Available records section start

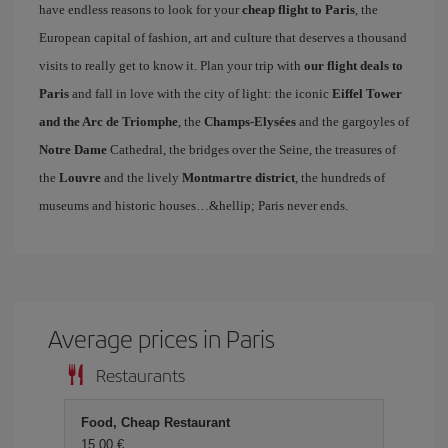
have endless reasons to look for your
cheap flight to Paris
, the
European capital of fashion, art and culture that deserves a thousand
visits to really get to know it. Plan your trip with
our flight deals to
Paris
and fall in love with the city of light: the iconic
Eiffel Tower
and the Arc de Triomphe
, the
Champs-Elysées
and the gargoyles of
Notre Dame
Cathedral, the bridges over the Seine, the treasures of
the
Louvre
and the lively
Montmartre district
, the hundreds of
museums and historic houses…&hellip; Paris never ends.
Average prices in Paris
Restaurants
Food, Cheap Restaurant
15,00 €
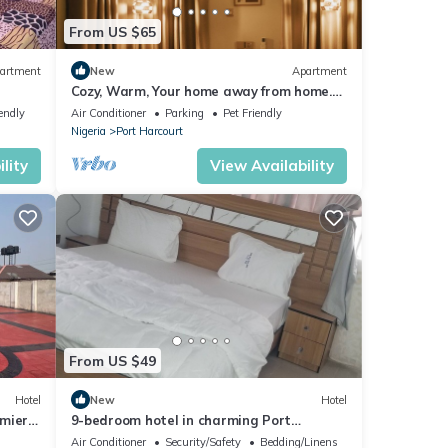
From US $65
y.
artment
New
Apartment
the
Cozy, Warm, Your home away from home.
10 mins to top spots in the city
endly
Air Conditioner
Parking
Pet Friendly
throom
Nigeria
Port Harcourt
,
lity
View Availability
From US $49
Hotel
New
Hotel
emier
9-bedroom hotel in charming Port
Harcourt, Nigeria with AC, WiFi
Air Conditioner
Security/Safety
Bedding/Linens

Available records section end
Available records section start

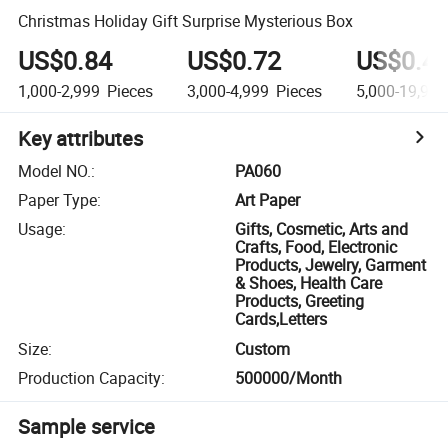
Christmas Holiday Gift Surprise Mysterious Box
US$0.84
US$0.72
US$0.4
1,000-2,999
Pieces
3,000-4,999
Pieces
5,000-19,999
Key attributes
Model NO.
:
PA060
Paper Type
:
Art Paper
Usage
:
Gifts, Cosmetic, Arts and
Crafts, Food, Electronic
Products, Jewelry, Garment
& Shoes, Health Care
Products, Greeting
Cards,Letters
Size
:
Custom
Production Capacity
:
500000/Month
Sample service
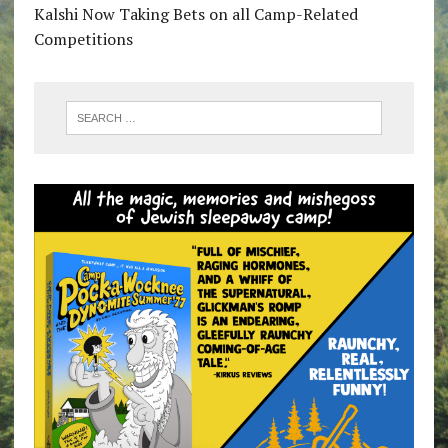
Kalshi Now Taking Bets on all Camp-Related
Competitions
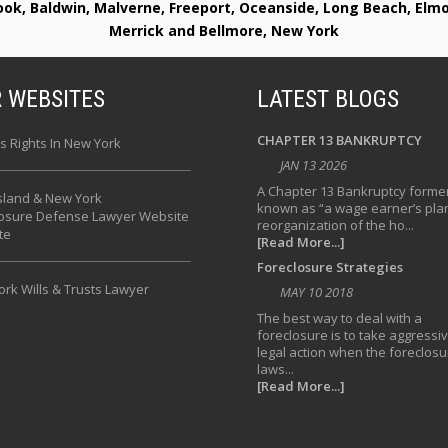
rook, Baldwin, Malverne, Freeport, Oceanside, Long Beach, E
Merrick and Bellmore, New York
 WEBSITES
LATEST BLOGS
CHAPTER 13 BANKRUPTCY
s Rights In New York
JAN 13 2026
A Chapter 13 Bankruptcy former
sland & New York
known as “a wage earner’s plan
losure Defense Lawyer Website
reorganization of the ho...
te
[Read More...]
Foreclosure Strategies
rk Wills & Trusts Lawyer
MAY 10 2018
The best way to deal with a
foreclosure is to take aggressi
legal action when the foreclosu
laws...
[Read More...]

Available records section end

> Description of the task
Above are records; repeat only the lines from the line with "Average prices in Paris" through the line with "Bedding/Linens", and leave pictures out.

> Written response
Average prices in Paris
Restaurants
Food, Cheap Restaurant
15,00 €
From US $65
y.
artment
New
Apartment
the
Cozy, Warm, Your home away from home.
10 mins to top spots in the city
endly
Air Conditioner
Parking
Pet Friendly
throom
Nigeria
Port Harcourt
,
lity
View Availability
From US $49
Hotel
New
Hotel
emier
9-bedroom hotel in charming Port
Harcourt, Nigeria with AC, WiFi
Air Conditioner
Security/Safety
Bedding/Linens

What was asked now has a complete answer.